The image depicts a secure financial office where professionals are collaborating around laptops, discussing banking services and strategies relevant to financial institutions. This teamwork reflects the RFP process and decision-making involved in selecting potential providers for banking services.

PERGUNTAS FREQUENTES

How often should an organisation run a banking services RFP?

Many organisations review core banking services every 3 to 5 years, or sooner after a merger, regulatory change, fee increase, service failure, or major technology shift.

How many banks should be invited to a banking RFP?

Inviting 4 to 8 financial institutions is usually sufficient. Too many respondents can stretch internal resources and weaken engagement with the strongest providers.

What internal resources are needed to manage a banking RFP?

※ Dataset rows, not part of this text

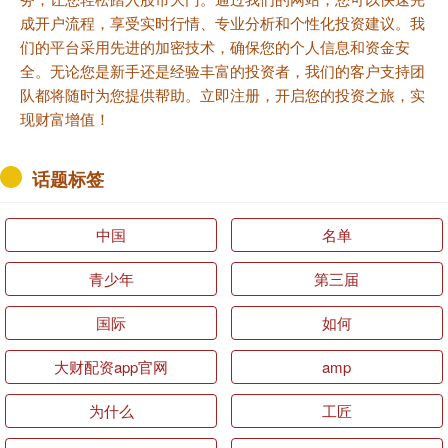
成开户流程，享受实时行情、专业分析和个性化投资建议。我
们的平台采用先进的加密技术，确保您的个人信息和资金安
全。无论您是新手还是经验丰富的投资者，我们的客户支持团
队都将随时为您提供帮助。立即注册，开启您的投资之旅，实
现财富增值！
话题标签
中国
名单
青少年
第三届
国际
如何
大财配资app官网
amp
为什么
工匠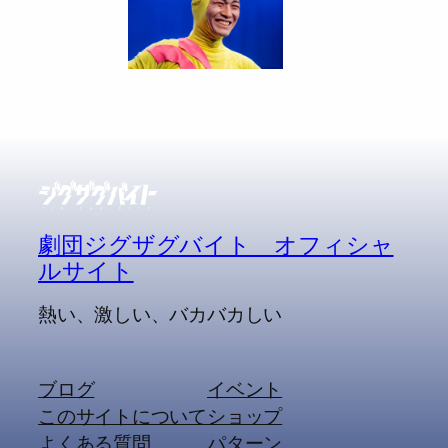
劇団ジグザグバイト オフィシャ
ルサイト
熱い、激しい、バカバカしい
ブログ
イベント
このサイトについて
ショップ
よくある質問
パターン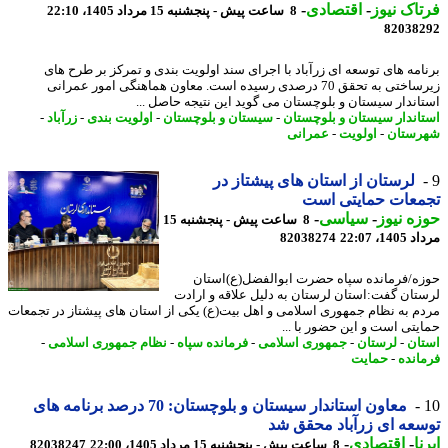
اک نیوز
-
اقتصادی
-
8 ساعت پیش - پنجشنبه 15 مرداد 1405، 22:10
82038
امه های توسعه ای زرآباد با اجرای سند اولویت بندی و تمرکز بر طرح های
زیرساختی به تحقق 70 درصدی رسیده است. معاون هماهنگی امور عمرانی
اندار سیستان و بلوچستان می گوید این نتیجه حاصل ...
اندار سیستان و بلوچستان
-
سیستان و بلوچستان
-
اولویت بندی
-
زرآباد
-
ستان
-
اولویت
-
عمرانی
لرستان از استان های پیشتاز در
معات حمایتی است
ه نیوز
-
سیاسی
-
8 ساعت پیش - پنجشنبه 15
1، 22:07
82038274
ه/فرمانده سپاه حضرت ابوالفضل(ع)استان
تان گفت:استان لرستان به دلیل علاقه و ارادت
م به نظام جمهوری اسلامی و اهل بیت(ع) یکی از استان های پیشتاز در تجمعات
یتی است و این حضور با ...
ان
-
لرستان
-
جمهوری اسلامی
-
فرمانده سپاه
-
نظام جمهوری اسلامی
-
انده
-
حمایت
معاون استاندار سیستان و بلوچستان: 70 درصد برنامه های
عه ای زرآباد محقق شد
ا
-
اقتصادی
-
8 ساعت پیش - پنجشنبه 15 مرداد 1405، 22:00
82038247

You need an RFP project lead, finance or treasury specialists, IT integration expertise, legal counsel, risk or compliance officers, and daily bank users. A medium-complexity project may require 60 to 100 combined staff hours.

Can smaller organisations run a banking RFP without external consultants?

Yes. Many mid-sized companies, charities, and wealth managers can manage the process internally with templates, governance, clear scope, and disciplined evaluation. Advisers are helpful for complex, multi-country, or highly technical mandates.

Why should we consider a sovereign platform like InvestGlass alongside our banking RFP?

A sovereign CRM and automation platform helps keep client and portfolio data in Swiss or self-controlled infrastructure, independent of American or Chinese software providers. This improves resilience, regulatory confidence, and flexibility in future RFP cycles.